Work life in Sweden has long been centered around fika, a ritual where colleagues put away phones, laptops, and shoptalk to commune over coffee, pastries, or other snacks. Swedish employees and their managers believe that this cultural tradition helps drive employee well-being, productivity, and innovation by clearing the mind and fostering togetherness. As bosses and workers elsewhere try to reinvigorate office life and flagging job satisfaction, fika fascination is seeping into other workplaces.
The Grand, a New York-based career and leadership coaching platform, summons its all-remote staff of 10 every other Friday for coffee and conversation over Zoom. London-based Hubble, a website for finding flexible workspaces, took up the tradition after being introduced to it by a Swedish staff member. A recent product offering for part-time office space with new contract terms sprang from a discussion that took place during fika, says chief of staff Charlie Bastier. It’s now one of the fastest-growing revenue streams, he says.
The pressure to make tweaks to the daily ritual is particularly acute in the U.S. Employees continue to report feeling less engaged in their jobs than in pre-pandemic times, Gallup data show. In addition, bonding with colleagues has become harder and less of a priority for many people in the hybrid world of work. Some employers worry the lack of social cohesion is harming company culture and operations.
At The Grand’s regular fika, staffers take turns hosting, leading with casual conversation or a board game such as Code Names or a drawing competition. The Grand’s co-founder Rei Wang says that fika allows her to spend time with her staff, making her a better leader.

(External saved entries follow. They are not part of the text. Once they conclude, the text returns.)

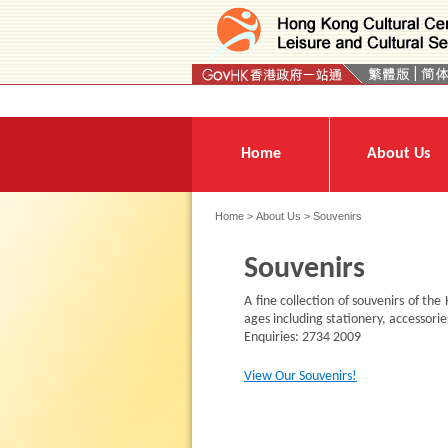
Press 'Tab' to enter menu
Home
About Us
Home
>
About Us
> Souvenirs
Souvenirs
A fine collection of souvenirs of the
ages including stationery, accessories
Enquiries: 2734 2009
View Our Souvenirs!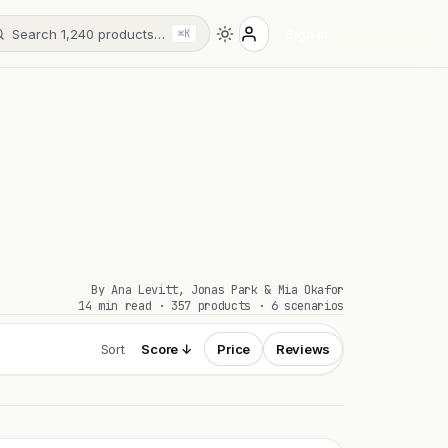
Search 1,240 products…
Sign in
⌘K
By Ana Levitt, Jonas Park & Mia Okafor
14 min read · 357 products · 6 scenarios
Sort
Score ↓
Price
Reviews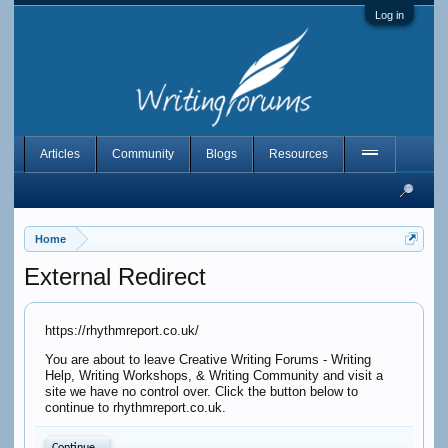
Log in
Articles
Community
Blogs
Resources
Home
External Redirect
https://rhythmreport.co.uk/
You are about to leave Creative Writing Forums - Writing
Help, Writing Workshops, & Writing Community and visit a
site we have no control over. Click the button below to
continue to rhythmreport.co.uk.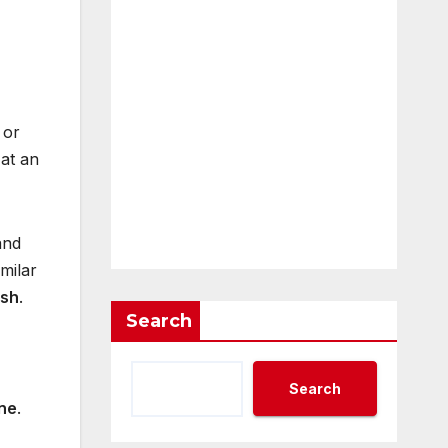
 or
 at an
and
milar
ush
.
Search
Search
one
.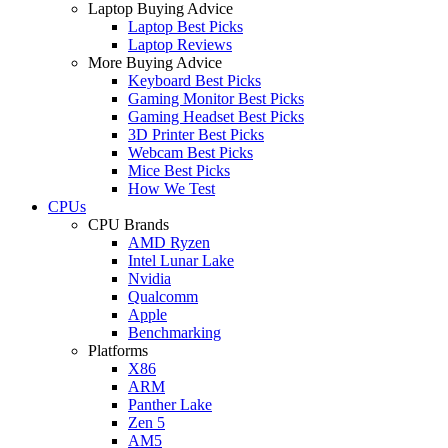
Laptop Buying Advice
Laptop Best Picks
Laptop Reviews
More Buying Advice
Keyboard Best Picks
Gaming Monitor Best Picks
Gaming Headset Best Picks
3D Printer Best Picks
Webcam Best Picks
Mice Best Picks
How We Test
CPUs
CPU Brands
AMD Ryzen
Intel Lunar Lake
Nvidia
Qualcomm
Apple
Benchmarking
Platforms
X86
ARM
Panther Lake
Zen 5
AM5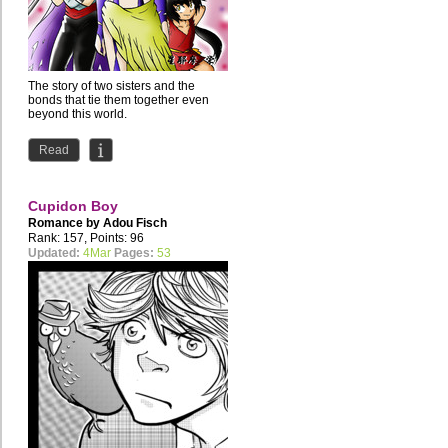
The story of two sisters and the
bonds that tie them together even
beyond this world.
Read
Cupidon Boy
Romance by
Adou Fisch
Rank: 157, Points: 96
Updated:
4Mar
Pages:
53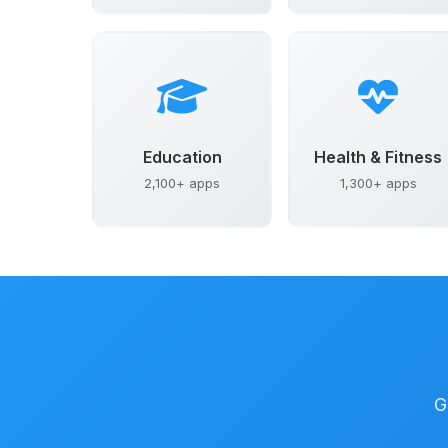
Education
Health & Fitness
2,100+ apps
1,300+ apps
G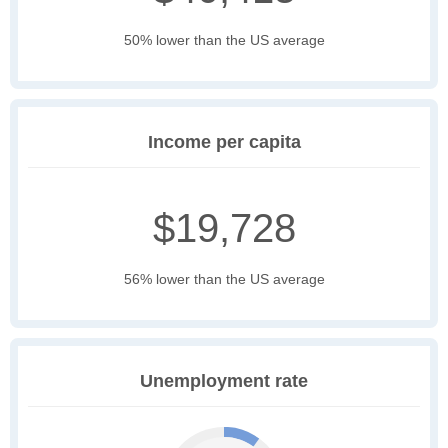
50% lower than the US average
Income per capita
$19,728
56% lower than the US average
Unemployment rate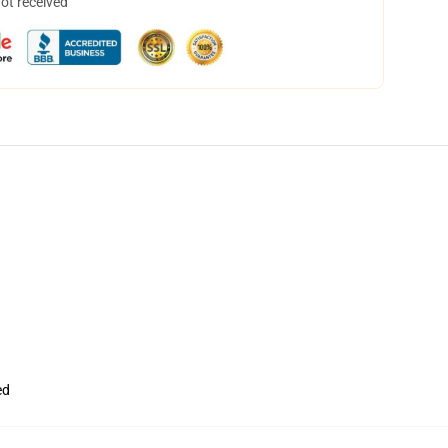
not received
ed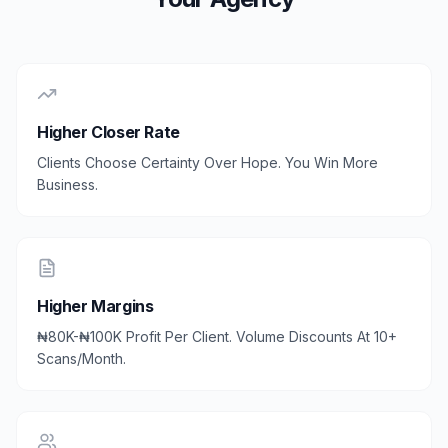
Higher Closer Rate
Clients Choose Certainty Over Hope. You Win More
Business.
Higher Margins
₦80K-₦100K Profit Per Client. Volume Discounts At 10+
Scans/Month.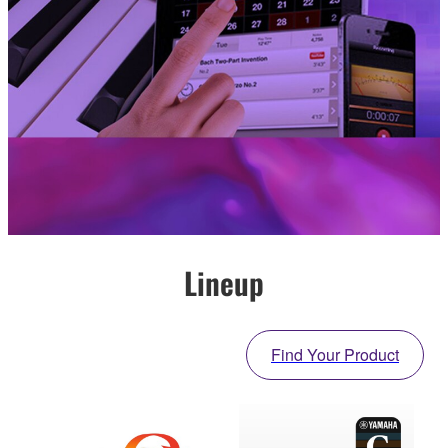
Lineup
Find Your Product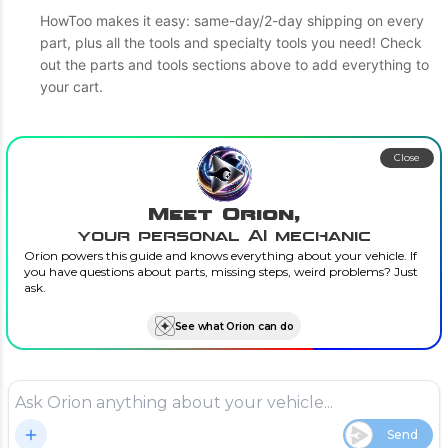
HowToo makes it easy: same-day/2-day shipping on every
part, plus all the tools and specialty tools you need! Check
out the parts and tools sections above to add everything to
your cart.
Close
Meet Orion,
your personal AI mechanic
Orion powers this guide and knows everything about your vehicle. If
you have questions about parts, missing steps, weird problems? Just
ask.
See what Orion can do
Send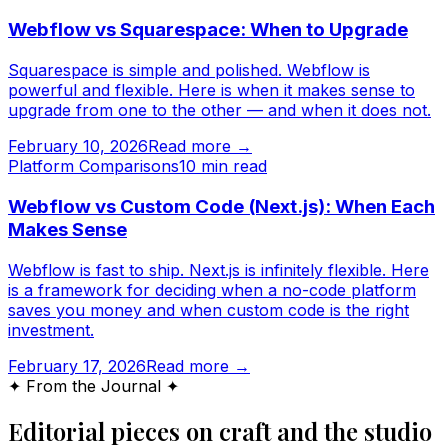
Webflow vs Squarespace: When to Upgrade
Squarespace is simple and polished. Webflow is
powerful and flexible. Here is when it makes sense to
upgrade from one to the other — and when it does not.
February 10, 2026
Read more →
Platform Comparisons
10
min read
Webflow vs Custom Code (Next.js): When Each
Makes Sense
Webflow is fast to ship. Next.js is infinitely flexible. Here
is a framework for deciding when a no-code platform
saves you money and when custom code is the right
investment.
February 17, 2026
Read more →
✦ From the Journal ✦
Editorial pieces on craft and the studio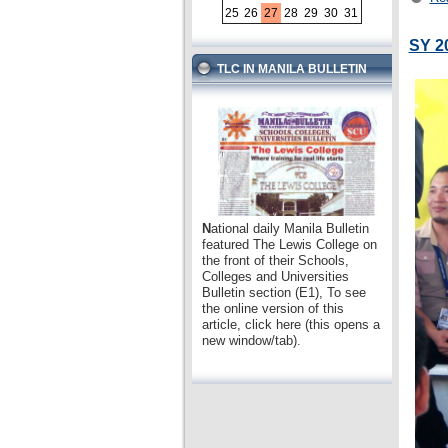
25
26
27
28
29
30
31
SY 2
TLC IN MANILA BULLETIN
N
ational daily Manila Bulletin
featured The Lewis College on
the front of their Schools,
Colleges and Universities
Bulletin section (E1), To see
the online version of this
article, click here (this opens a
new window/tab).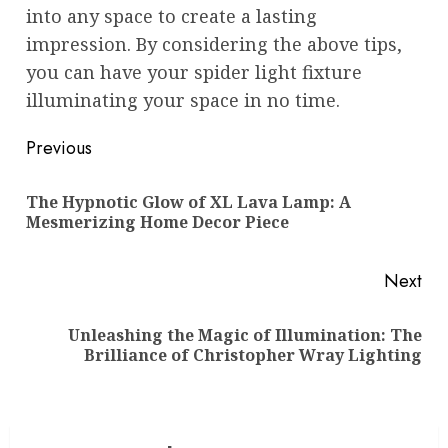
into any space to create a lasting
impression. By considering the above tips,
you can have your spider light fixture
illuminating your space in no time.
Post
Previous
navigation
The Hypnotic Glow of XL Lava Lamp: A
Pre
Mesmerizing Home Decor Piece
pos
Next
Unleashing the Magic of Illumination: The
Next
Brilliance of Christopher Wray Lighting
post:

Pronounced “fee-kah,” the Swedish culture of breaking for coffee involves much more than a schlep to Starbucks. It’s meant to be a deliberate pause to provide space and time for people to connect. Many Swedish companies build a mandatory fika into the workday, while the Embassy of Sweden in Washington holds one for staff weekly. IKEA, promoting its Upphetta coffee maker on the corporate website, extols the virtues of fika: “When we disconnect for a short period, our productivity increases significantly.”
Dahlen suspects a pandemic-era drop in office fikas contributed to a sharp decline in Swedes’ happiness at work. Just over half of workers in Sweden reported a high level of job satisfaction in 2022, according to Eurostat, compared with 69.5% in 2017.